National Leprosy Eradication Programme

  • Government of India had launched the National Leprosy Control Programme in 1955 based on “Daps one” immunotherapy.
  • Then the Multi Drug Therapy (MDT) came into wide use from 1982 and the Programme was re-designated the National Leprosy Eradication Programme (NLEP) in 1983.
  • The programme was expanded with World Bank assistance and the 1st phase of the World Bank supported National Leprosy Elimination Project started from 1993-94 and ended in March 2000.
  • The 2nd phase of World Bank supported National Leprosy Elimination Project started from April 2001 and ended successfully in December 2004.
  • During the 2nd phase, NLEP was decentralized to States/Districts and Leprosy Services were integrated with the General Health Care System.
  • Since then, free Multi Drug Therapy (MDT) is available at all Sub-Centre’s, PHCs and Government Hospitals and Dispensaries on all working days.
  • The programme has been integrated with NRHM. The state & district leprosy societies have been merged with the state and district health societies.
  • The National Health Policy, 2002 had set the goal of elimination of leprosy (i.e., to reduce the number of cases to <1/10,000 population) by the year 2005. India has achieved this goal of elimination of leprosy as a public health problem at the national level in the month of December 2005, when the recorded Prevalence Rate (PR) in the country was 0.95/10,000 population.
  • By March 2007, the prevalence rate of leprosy in the country had declined to 0.72 per 10,000 population.

Current Position

The above narrative comes from the India Year Book and clearly says that India achieved the elimination of leprosy 7 years ago.
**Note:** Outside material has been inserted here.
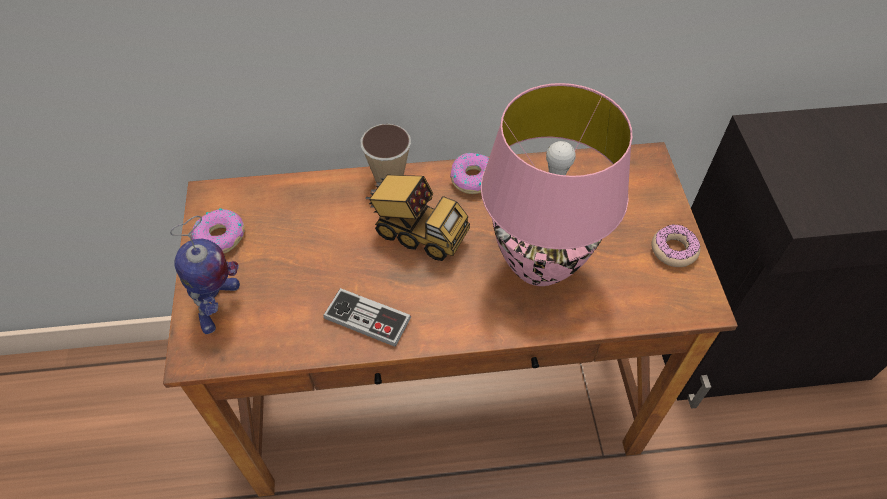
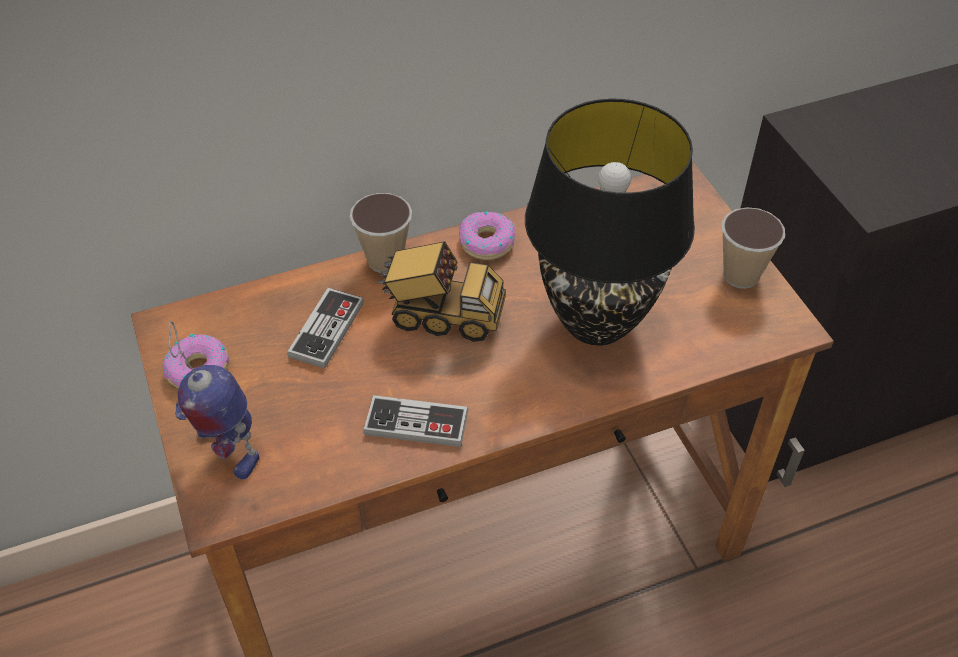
camera: 15 degrees left, 5 degrees down
toy robot [170,216,240,334] -> toy robot turned 135 degrees clockwise [168,321,260,479]
pink table lamp [481,83,632,286] -> black table lamp [525,99,695,346]
donut [652,224,700,267] -> cup [722,207,785,289]
none -> game controller [287,288,364,368]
But, according to World Health Organization, India still records the highest number of fresh cases globally. As per WHO, 65% of all new cases of leprosy globally are from India. The health ministry’s latest data shows between April 2010 and March 2011, India recorded 1, 26,800 fresh cases of leprosy, of which 12,463 were children under the age of 15. Around 4,000 of these patients had disabilities due to leprosy.

In this context, the Health Ministry recently called up a meeting and discussed these high numbers. Most of states of India eliminated the disease in 2005 (elimination is less than 1 case per 10,000), but it has been quoted that as many as 209 districts still record more than 10 cases per 10,000 which is tremendously high. These districts are mainly in Bihar, Chhattisgarh and Dadar & Nagar Haveli. Now, India’s leprosy prevalence rate stands at 0.69 cases per 10,000.

Under the 12th five-year plan, starting from 2012, India intends to start WHO’s child-to-child policy under which school students will be taught to identify patches on the skin of their classmates. Although there is no vaccine, leprosy is curable with multi-drug therapy (MDT). Within a day of starting MDT, there is no risk of the disease infecting another person.